バテン・カイトス

2003年12月5日発売/ナムコ/80点

 色んな意味で、非常に惜しい作品です。
 シナリオ、音楽、キャラクターと、ゲームを構成する要素はどれも一級品ながら、ところどころの細かい不満点が、喉に刺さった魚の骨みたいに残っちゃうんですよね。

 プレイヤーが「主人公に憑依している精霊」という設定で、主人公がプレイヤーに語りかけることで物語が進行するという手法は好き嫌いが分かれると思いますが、ゲーム世界への没入感(なんだそれ)が素晴らしく大きく、「共に冒険をしているんだ」という感覚は、他のRPG作品よりも一枚も二枚も上です。
 シナリオの前半部分はちょっと先が読めてしまいますが、後半になると、いい意味でさっぱりワケがわかりません。主人公とヒロインが再会する場面や、精霊であるプレイヤーと主人公の別れの場面などは、思わず涙ぐんでしまいます。また、これも素晴らしい点として、伏線の張りかたが凄く上手いんですよ。だからといってぐだぐだにすることなくきちんと解決しているのは、シナリオライターさんの実力の素晴らしさでしょうね。
 力技で無理やりハッピーエンドに投げ飛ばすかのごときエンディングはちょっとどうかと思いましたが、それでもこの作品ならアリかな、と思えてしまうから不思議。
 ただそれだけに、シナリオ中盤の中だるみがなければなー、というのが惜しいところ。また、これが本作の特徴でもあるんですが、本作でムービーがあるのはなんとオープニングのみ。エンディングすら会話で終わってしまいます。このあたりをもうちょっと作りこんでくれれば、間違いなく神ゲーだったんですが…。

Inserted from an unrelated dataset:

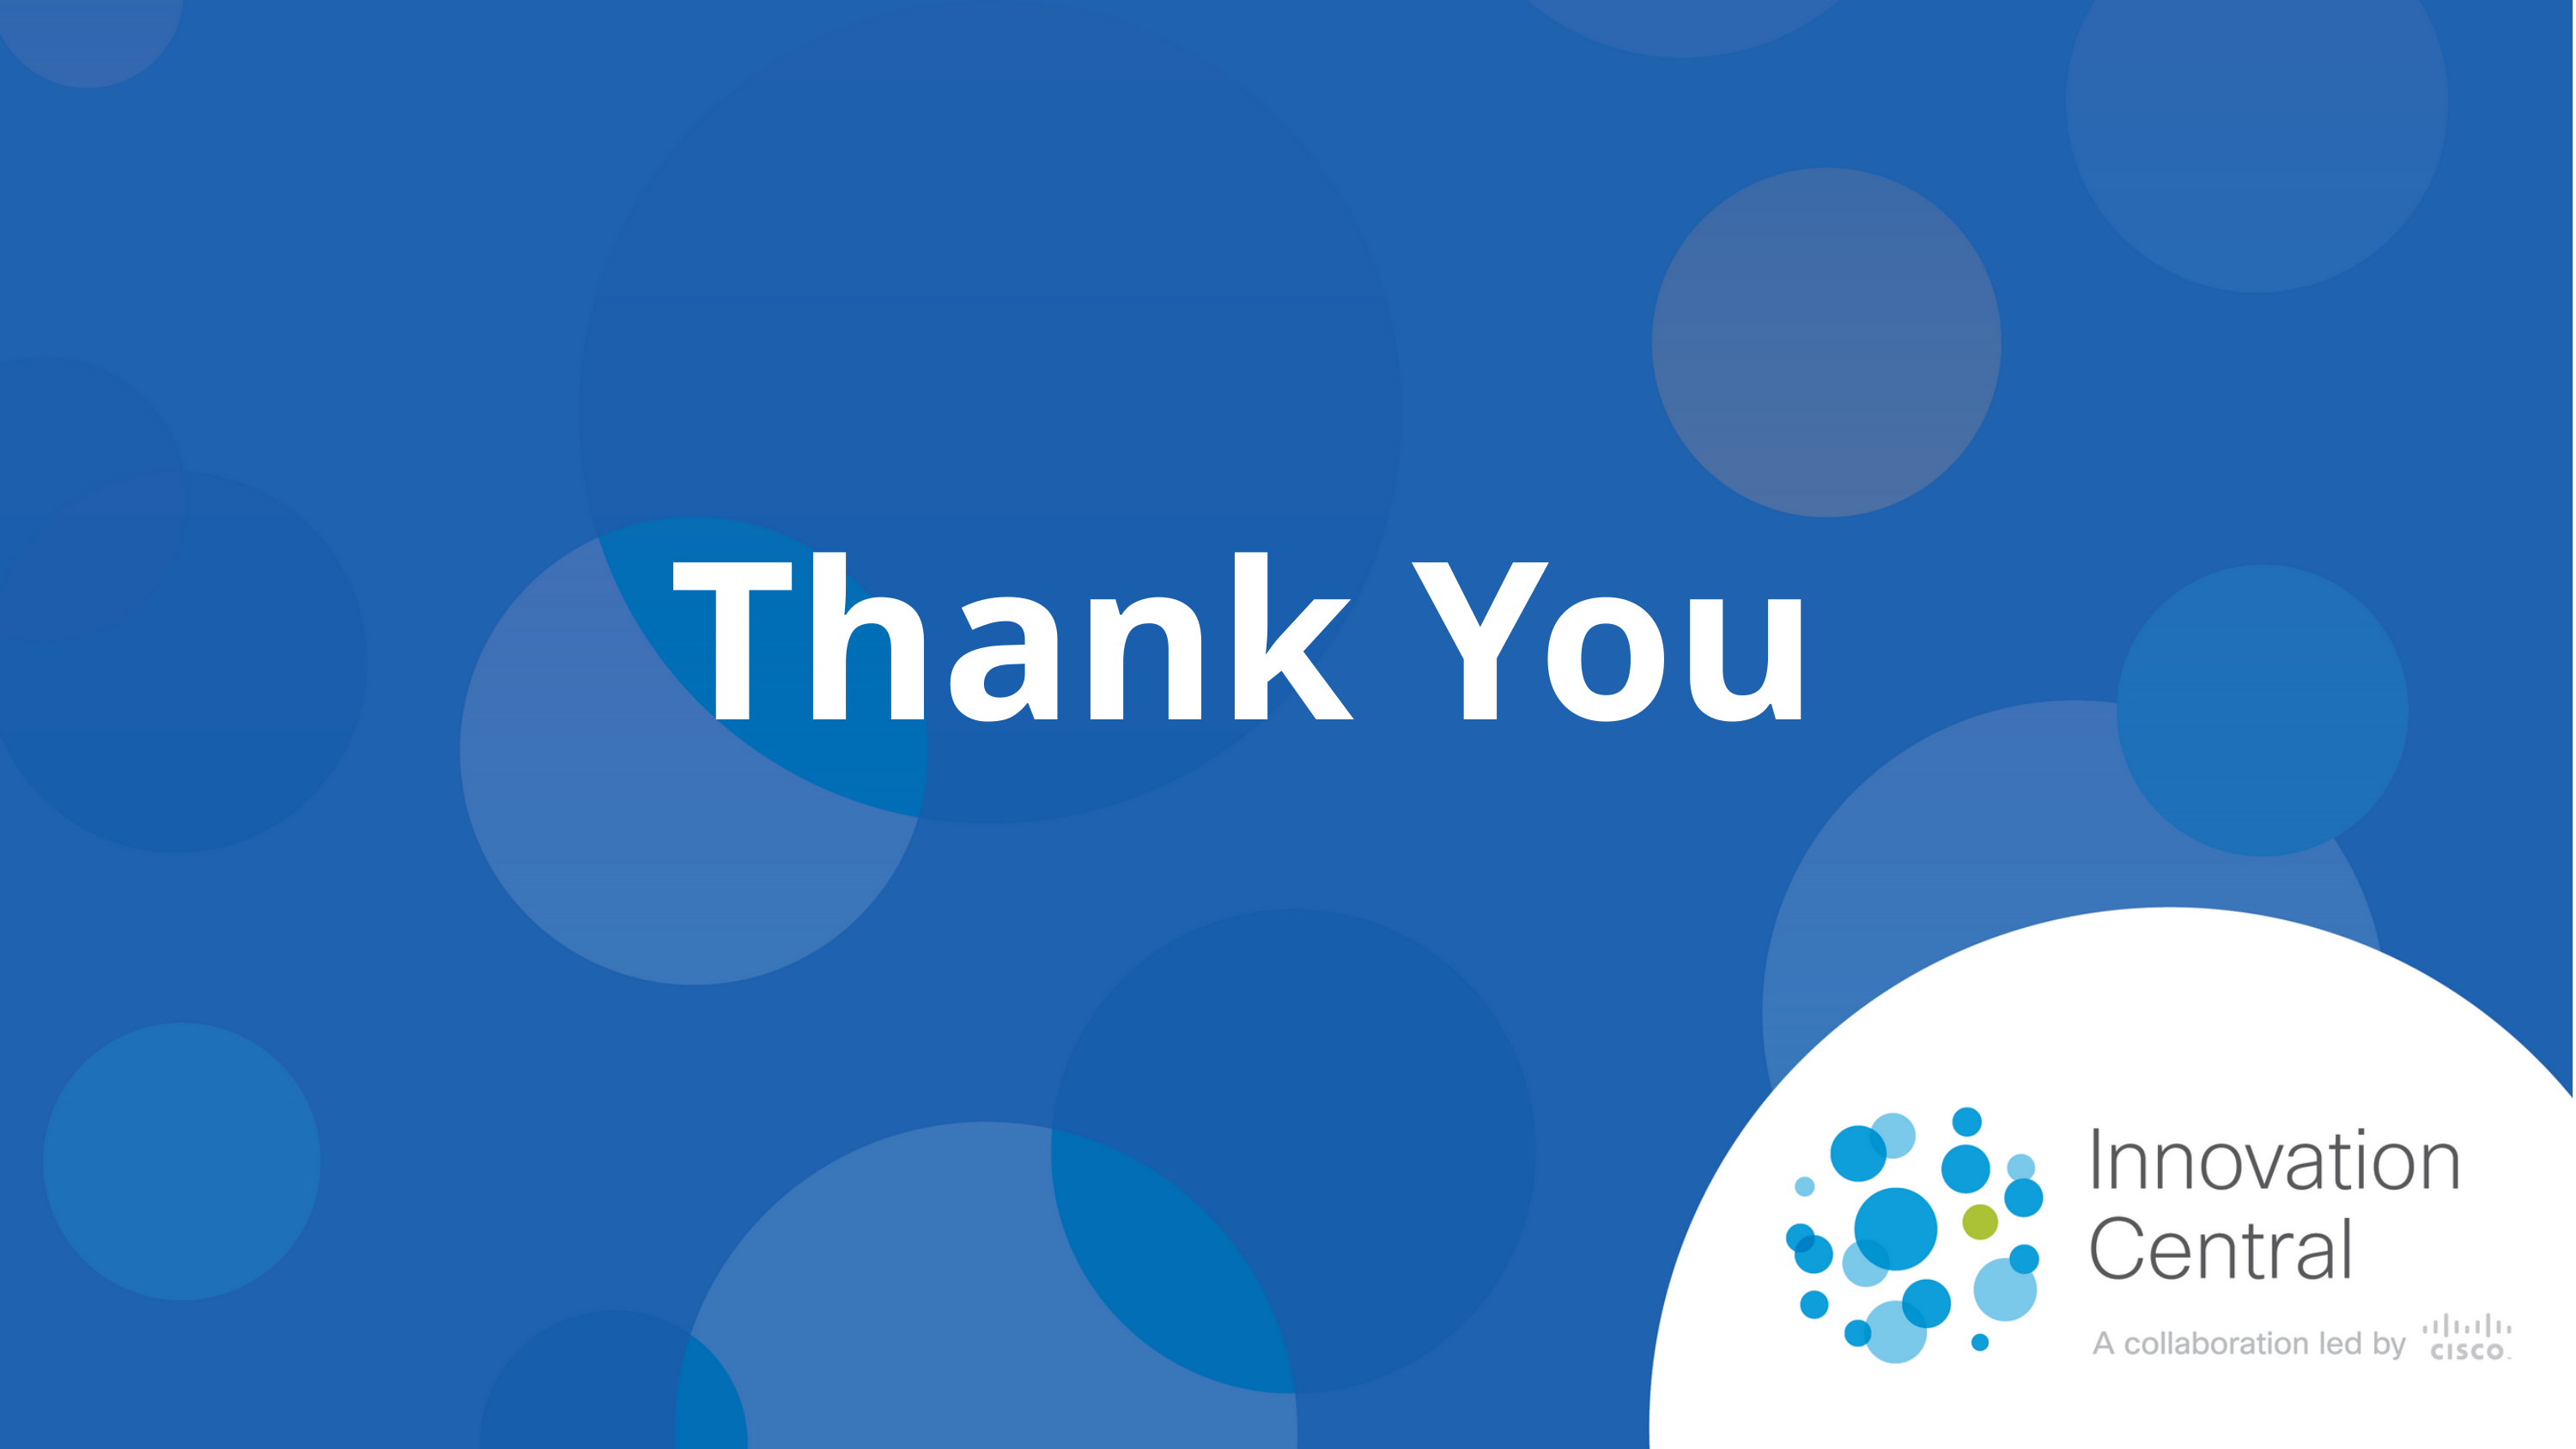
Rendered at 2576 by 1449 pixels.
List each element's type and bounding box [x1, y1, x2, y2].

text_box [0, 0, 2573, 1449]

 絵の方は、流石に今見るとちょっと落ちますが、それでも幻想的な色使いが非常に綺麗で、不思議な雰囲気を出しています。このあたりの演出は、魅力的なキャラクターと重ねてみて魅力が倍になっており、非常に好きです。
 ただ、キャラクターがかなり小さいのは残念。街なども目をこらして見ないと、どこになにがあるのか、通れるのか通れないのか解りづらいです。もともとムービーではなく、キャラクターの挙動でイベントが進行していくタイプのゲームなので、どうしても地味になってしまいがち。
 このあたり、もうちょっと作りこんでくれれば間違いなく(以下略)。

 そして、本作の特徴であり、一番話題となった戦闘です。
 本作はありがちなコマンド選択式ではなく、カードバトルに近い様式をとっているのですが、ぶっちゃけだりぃ!
 決して難しいとは言いませんし、やってて楽しいとすら思うんですが、異常に時間がかかるんですよ。このあたりもうちょっと(以下略)。

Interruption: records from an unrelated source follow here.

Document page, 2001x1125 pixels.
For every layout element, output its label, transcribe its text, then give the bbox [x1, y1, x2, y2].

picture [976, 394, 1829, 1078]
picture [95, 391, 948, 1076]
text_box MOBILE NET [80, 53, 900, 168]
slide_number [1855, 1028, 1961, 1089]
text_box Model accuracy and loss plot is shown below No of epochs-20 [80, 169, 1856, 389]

 あと一本、あと一本ネジのかけどころを間違いさえしなければ間違いなく神ゲーに化けることが出来た本作。
 魅力的なキャラクター、例がないほど素晴らしい音楽など、そのための要素は手を伸ばさずとも、元々備わっているのです。
 システム的には続編に期待したいところですが、シナリオ的には完全な結末を迎えちゃっているので、続編をやりたくないとも思えてしまうこの不思議な感覚。

 ああ、仏の掌の上で踊りまわる孫悟空のような気分ですね。